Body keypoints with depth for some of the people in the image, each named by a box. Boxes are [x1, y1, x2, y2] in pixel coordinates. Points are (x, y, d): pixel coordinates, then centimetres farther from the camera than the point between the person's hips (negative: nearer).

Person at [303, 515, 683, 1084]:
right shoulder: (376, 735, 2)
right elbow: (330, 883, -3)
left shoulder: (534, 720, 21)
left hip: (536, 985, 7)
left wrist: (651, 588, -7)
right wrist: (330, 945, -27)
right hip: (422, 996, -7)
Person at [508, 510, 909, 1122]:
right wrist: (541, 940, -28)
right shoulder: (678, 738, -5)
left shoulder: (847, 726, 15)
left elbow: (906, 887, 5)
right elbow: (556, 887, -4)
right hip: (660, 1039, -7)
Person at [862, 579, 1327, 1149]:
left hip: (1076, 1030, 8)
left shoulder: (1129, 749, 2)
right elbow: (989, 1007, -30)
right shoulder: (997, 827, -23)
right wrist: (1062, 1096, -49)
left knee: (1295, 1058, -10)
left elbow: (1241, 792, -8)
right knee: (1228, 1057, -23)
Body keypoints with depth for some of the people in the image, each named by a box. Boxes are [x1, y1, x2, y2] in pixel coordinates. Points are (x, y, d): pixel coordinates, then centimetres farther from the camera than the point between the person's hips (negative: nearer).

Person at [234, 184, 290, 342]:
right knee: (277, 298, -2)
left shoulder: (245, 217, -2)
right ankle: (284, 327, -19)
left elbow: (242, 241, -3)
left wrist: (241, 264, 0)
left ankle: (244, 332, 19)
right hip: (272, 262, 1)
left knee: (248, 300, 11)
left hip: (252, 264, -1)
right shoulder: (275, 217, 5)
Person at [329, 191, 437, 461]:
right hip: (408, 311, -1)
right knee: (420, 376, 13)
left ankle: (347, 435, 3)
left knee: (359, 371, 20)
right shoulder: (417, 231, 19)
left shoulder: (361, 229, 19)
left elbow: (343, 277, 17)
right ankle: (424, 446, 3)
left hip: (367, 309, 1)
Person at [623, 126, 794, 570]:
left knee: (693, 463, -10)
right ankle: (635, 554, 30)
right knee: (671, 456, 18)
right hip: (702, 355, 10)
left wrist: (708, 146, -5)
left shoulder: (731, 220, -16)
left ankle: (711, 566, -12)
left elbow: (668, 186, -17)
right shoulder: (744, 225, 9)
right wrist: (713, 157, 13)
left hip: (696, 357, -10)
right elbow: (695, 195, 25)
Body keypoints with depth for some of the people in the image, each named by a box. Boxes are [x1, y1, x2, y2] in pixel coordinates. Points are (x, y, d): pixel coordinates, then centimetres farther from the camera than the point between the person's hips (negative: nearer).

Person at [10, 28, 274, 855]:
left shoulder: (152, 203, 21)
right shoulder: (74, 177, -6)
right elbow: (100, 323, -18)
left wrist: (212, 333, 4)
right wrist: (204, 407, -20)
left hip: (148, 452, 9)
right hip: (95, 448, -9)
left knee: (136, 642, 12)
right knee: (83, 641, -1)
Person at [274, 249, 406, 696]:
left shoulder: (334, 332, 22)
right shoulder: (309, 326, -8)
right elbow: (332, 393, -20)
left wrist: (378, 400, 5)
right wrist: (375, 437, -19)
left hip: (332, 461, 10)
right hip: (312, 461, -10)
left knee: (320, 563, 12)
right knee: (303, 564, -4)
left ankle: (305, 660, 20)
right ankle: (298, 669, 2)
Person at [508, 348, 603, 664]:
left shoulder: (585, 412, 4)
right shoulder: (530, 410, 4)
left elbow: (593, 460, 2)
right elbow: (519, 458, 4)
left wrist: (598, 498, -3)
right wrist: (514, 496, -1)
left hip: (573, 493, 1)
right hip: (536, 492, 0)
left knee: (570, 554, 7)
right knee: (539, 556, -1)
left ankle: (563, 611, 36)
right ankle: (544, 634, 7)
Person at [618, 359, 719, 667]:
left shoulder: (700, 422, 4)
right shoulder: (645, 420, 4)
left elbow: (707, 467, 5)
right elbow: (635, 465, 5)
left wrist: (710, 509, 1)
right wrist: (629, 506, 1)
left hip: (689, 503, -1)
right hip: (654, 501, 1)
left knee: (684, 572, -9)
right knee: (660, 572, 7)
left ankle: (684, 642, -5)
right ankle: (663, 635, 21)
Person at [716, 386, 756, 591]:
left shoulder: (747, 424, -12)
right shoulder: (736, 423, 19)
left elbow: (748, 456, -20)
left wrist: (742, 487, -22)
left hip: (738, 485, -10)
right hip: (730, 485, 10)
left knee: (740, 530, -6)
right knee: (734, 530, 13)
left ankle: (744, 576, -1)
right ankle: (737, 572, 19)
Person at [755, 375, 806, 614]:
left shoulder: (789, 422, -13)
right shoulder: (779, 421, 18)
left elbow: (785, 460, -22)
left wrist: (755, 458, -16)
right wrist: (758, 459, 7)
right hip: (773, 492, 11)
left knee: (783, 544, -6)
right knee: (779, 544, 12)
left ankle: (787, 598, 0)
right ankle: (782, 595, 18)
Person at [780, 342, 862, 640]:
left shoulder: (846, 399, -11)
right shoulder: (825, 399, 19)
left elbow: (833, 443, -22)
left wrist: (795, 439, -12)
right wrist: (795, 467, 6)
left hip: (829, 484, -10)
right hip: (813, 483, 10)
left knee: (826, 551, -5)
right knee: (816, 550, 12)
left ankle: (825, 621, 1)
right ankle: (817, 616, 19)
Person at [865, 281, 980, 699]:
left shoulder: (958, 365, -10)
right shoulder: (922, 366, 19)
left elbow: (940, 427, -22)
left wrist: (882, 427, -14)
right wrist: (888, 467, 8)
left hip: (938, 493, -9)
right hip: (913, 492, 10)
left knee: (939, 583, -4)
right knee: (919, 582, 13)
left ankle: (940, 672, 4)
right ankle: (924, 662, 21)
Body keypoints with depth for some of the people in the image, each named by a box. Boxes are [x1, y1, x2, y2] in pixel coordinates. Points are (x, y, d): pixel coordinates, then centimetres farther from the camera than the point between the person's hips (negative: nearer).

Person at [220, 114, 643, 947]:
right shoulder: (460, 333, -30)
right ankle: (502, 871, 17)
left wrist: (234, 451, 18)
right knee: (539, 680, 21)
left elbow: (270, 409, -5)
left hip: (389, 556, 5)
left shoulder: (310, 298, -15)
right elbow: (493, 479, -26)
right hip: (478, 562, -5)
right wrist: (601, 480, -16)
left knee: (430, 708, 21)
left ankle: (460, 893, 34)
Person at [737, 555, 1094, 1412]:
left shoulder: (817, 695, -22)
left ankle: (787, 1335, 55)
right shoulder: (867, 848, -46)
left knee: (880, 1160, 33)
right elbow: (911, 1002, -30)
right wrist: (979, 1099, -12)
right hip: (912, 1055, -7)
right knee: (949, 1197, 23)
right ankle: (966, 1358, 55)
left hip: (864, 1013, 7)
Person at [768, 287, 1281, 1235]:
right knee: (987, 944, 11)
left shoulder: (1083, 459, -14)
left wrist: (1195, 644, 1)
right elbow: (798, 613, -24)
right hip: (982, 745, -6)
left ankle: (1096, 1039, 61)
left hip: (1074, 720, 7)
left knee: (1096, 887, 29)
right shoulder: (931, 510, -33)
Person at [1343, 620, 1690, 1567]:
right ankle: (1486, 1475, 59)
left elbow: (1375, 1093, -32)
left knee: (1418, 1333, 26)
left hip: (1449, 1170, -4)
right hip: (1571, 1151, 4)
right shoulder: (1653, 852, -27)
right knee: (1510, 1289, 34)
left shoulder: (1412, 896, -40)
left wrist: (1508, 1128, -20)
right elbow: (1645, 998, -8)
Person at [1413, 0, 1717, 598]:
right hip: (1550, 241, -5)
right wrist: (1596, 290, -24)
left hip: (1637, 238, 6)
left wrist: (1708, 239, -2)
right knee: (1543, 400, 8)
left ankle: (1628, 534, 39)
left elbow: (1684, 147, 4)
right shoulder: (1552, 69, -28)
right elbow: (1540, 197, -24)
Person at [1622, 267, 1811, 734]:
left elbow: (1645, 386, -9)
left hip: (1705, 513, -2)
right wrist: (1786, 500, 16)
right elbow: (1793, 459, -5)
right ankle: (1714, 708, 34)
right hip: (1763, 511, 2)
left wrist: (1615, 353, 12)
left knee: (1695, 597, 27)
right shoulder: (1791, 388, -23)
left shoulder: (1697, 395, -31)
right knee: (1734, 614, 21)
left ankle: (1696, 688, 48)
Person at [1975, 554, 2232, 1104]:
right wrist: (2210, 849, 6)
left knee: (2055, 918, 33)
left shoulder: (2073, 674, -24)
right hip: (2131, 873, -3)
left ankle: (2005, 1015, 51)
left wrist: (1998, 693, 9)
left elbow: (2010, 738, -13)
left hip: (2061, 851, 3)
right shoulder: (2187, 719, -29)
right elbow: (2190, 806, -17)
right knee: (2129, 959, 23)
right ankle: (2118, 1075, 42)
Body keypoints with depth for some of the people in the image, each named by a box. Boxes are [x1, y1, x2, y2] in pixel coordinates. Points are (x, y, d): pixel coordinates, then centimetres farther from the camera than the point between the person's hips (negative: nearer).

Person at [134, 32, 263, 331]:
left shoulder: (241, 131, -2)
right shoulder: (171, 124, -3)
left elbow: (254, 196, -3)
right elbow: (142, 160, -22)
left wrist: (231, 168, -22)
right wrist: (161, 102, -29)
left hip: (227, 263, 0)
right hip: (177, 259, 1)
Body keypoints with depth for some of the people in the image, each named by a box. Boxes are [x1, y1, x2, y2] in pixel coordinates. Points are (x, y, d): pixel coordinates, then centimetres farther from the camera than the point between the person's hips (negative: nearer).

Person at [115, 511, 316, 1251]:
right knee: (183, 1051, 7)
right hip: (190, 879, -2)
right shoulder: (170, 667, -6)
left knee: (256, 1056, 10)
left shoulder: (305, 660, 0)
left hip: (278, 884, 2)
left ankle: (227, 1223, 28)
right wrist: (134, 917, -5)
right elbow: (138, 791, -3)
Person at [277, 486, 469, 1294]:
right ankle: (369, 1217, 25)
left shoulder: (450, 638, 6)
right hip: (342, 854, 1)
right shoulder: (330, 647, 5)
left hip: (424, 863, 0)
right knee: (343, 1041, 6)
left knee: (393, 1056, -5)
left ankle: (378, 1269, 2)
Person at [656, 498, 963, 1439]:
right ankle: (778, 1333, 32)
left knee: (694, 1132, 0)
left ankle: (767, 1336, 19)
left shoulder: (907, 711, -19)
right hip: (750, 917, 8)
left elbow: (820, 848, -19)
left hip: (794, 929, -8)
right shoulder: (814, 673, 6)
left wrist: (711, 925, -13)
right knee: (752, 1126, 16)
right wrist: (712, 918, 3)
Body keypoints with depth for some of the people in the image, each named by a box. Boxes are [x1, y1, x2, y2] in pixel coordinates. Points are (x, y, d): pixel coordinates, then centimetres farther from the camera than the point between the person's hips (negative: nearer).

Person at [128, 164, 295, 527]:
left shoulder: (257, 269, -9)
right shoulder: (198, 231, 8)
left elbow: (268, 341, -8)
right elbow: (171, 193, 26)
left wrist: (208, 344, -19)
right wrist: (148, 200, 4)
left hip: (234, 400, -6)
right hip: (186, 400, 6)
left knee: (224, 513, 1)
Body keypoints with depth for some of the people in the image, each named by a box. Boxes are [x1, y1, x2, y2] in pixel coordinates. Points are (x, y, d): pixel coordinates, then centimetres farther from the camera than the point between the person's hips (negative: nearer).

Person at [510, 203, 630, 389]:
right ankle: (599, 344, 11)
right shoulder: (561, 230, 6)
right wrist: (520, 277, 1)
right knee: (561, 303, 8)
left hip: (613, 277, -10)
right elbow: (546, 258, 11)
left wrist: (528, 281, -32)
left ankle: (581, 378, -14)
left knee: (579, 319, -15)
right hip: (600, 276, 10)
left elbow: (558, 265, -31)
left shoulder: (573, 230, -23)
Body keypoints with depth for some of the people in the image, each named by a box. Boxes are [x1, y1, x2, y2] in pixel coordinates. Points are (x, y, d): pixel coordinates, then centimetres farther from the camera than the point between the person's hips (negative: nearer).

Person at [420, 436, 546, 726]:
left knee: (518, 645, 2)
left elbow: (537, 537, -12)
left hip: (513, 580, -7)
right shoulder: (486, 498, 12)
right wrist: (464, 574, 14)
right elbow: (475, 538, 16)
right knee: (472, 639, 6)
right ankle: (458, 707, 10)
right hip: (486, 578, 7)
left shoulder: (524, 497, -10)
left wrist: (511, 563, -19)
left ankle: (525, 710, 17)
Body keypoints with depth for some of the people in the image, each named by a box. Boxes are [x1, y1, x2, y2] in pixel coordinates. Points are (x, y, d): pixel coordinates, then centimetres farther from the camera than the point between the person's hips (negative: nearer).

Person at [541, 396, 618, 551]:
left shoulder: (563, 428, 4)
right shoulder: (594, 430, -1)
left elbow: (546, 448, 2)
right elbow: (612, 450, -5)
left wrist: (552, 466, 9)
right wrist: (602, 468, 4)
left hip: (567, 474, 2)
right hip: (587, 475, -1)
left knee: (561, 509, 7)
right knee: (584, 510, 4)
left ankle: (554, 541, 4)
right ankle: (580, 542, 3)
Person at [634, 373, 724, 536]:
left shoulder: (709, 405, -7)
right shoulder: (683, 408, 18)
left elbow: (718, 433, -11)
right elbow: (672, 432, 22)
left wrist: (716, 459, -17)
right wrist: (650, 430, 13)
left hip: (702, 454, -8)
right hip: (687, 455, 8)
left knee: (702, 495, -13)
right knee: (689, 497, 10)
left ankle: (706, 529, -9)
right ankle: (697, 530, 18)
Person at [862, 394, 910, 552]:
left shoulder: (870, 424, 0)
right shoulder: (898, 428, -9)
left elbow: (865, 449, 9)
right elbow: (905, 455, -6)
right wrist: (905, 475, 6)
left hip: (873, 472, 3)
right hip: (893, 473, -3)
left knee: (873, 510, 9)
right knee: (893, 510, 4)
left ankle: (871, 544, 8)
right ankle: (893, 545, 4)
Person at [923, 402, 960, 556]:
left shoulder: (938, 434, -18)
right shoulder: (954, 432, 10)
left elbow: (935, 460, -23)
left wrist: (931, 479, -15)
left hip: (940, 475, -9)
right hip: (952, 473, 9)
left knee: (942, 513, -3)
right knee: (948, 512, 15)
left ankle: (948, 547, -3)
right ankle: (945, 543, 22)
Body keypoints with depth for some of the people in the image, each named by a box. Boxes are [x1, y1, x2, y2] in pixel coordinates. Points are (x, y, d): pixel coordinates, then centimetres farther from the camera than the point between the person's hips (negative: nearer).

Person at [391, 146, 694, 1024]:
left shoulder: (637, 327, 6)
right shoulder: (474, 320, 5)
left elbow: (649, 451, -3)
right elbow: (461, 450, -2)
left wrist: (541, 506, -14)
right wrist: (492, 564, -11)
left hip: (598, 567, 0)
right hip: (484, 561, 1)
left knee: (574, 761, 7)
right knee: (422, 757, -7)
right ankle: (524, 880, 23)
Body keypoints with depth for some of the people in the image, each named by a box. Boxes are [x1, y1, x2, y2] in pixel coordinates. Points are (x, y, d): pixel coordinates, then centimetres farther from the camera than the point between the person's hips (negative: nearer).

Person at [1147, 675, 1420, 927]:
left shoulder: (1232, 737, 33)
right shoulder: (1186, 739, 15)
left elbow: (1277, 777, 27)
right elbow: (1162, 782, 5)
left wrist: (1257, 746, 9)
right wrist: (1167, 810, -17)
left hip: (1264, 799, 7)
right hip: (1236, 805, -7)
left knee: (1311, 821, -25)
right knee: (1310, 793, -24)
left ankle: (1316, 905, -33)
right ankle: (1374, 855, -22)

───

DIRECTIONS -> An exact copy of the lines above, from the one containing "left elbow: (343, 277, 17)" down to the one containing "right shoulder: (309, 326, -8)" and including both, is the whole answer; retype it and nothing else.

REPLY TO THE TASK ->
left elbow: (343, 277, 17)
right ankle: (424, 446, 3)
left hip: (367, 309, 1)
Person at [623, 126, 794, 570]:
left knee: (693, 463, -10)
right ankle: (635, 554, 30)
right knee: (671, 456, 18)
right hip: (702, 355, 10)
left wrist: (708, 146, -5)
left shoulder: (731, 220, -16)
left ankle: (711, 566, -12)
left elbow: (668, 186, -17)
right shoulder: (744, 225, 9)
right wrist: (713, 157, 13)
left hip: (696, 357, -10)
right elbow: (695, 195, 25)
Body keypoints with depth for some of the people in the image, each named by a box. Boxes are [x1, y1, x2, y2] in pixel coordinates. Points are (x, y, d): pixel coordinates, then centimetres farther from the camera than the point between the person's hips (negative: nearer).

Person at [10, 28, 274, 855]:
left shoulder: (152, 203, 21)
right shoulder: (74, 177, -6)
right elbow: (100, 323, -18)
left wrist: (212, 333, 4)
right wrist: (204, 407, -20)
left hip: (148, 452, 9)
right hip: (95, 448, -9)
left knee: (136, 642, 12)
right knee: (83, 641, -1)
Person at [274, 249, 406, 696]:
left shoulder: (334, 332, 22)
right shoulder: (309, 326, -8)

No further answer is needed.